Still, they didn’t exactly fail. Both 2007’s A Weekend in the City and 2008’s Intimacy were ambitious in their own rights: the former working that oh-so-British flair for bombastic sociopolitical drama, the latter ruthlessly eyeing the dance floor. But both also felt overproduced, overwrought, and over-thought; when frontman Kele Okereke betrayed a major EDM fixation with his 2010 solo debut, The Boxer, fans began speculating as to whether Bloc Party would ever release new material again.

But on Four (yes, their fourth, released almost exactly four years after Intimacy, and still sure to inspire plenty of comparisons to, well, you know), Bloc Party do sound like a rock band again — just not totally the same one we fell in love with in 2005. Back then, they ascended alongside cheery dance-punk dandies Franz Ferdinand; now, they’re touring with sneering NorCal punks Ceremony. If that’s not an indication of their new mission to rawk, then consider Okereke’s recent revelation that “after my solo record I wanted to have a year without music in a different part of the world”; in the end, he compromised by only bringing four records with him: Led Zeppelin IV, Deftones’ White Pony, Nicki Minaj’s Beam Me Up Scotty and Al Green’s Greatest Hits.

It’s fair to say there’s not much neon-hued rap or sensuous soul here; of that quartet, Four is closest in spirit to White Pony, frequently taking a dip in the “Digital Bath” and, with the help of At the Drive-In/Mars Volta producer Alex Newport, reveling in that sort of heavy, brooding, prog-plod precision: It’s the sound of Bloc Party evolving from confused kids to confident brutes ready for the attack.

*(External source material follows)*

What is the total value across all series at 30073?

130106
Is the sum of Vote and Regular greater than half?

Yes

That assault starts immediately. For opener “So He Begins to Lie,” a bit of Cockney chatter gives way to hi-hat clips, bass jabs, and sizzling feedback as guitarist Russell Lissack ceremoniously breaks through the electronic haze the band had been loitering in for so long — just like that, Bloc Party are a guitar band again. Okereke joins the slaughter on “3×3,” threatening us with satanic whisperings and fleshy imagery: “Three times three / First cut first / Pierce the skin / It binds us / Spit cum blood / Liquid wax / No one loves you / As much as us.” “Kettling” and the punk-twangy “Coliseum” taunt with more aggro-melodrama, but it’s not until the closing track that he roars his most sinister threat: “We’re not good people / This is a warning.”

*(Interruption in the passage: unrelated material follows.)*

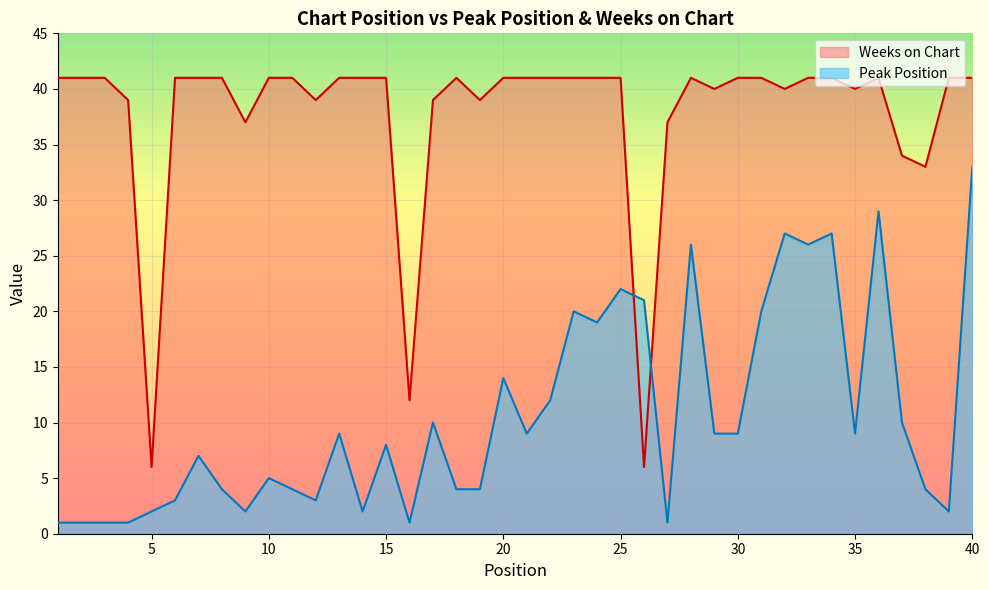

Is the value of Peak Position at 28 greater than the value of Weeks on Chart at 22?

No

Fully half of Four, however, makes that statement hard to believe, and the result may have been more interesting if the band had let that raging beast roam free throughout. Instead, Bloc Party often crawl back to old comforts: catchy handclapped choruses, tense builds, darkly romantic ballads, angry political proclamations set to hip-shaking beats. These other half-dozen tracks, sprinkled throughout, hew more towards Silent Alarm, and though most are welcoming, the juxtaposition is a bit jarring — harkening back to your old stomping grounds never comes easily.

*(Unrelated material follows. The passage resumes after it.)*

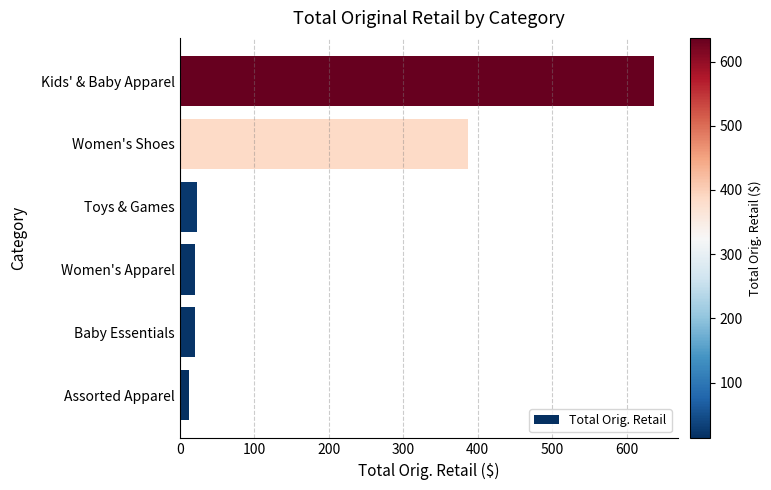

Are the bars horizontal?

Yes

Still, “Octopus” and “V.A.L.I.S.” are infectious, moving at a jittery pace, the clipped bass and guitar pulled taut as a slingshot before launching the catchiest hooks this side of “Banquet.” Then there are the ballads: “Day Four” gallops with the sweet disposition of the Temper Trap; “Real Talk” and “Truth” build and gather with that “Modern Love” appeal, full of lyrics like “My mind is open / And my body is yours” and “You complete me,” purred by Okereke timidly and tamely. As defiant as this gang of four wants to be, they can’t help but humbly return to their strengths…and maybe steal a few of Al Green’s, too.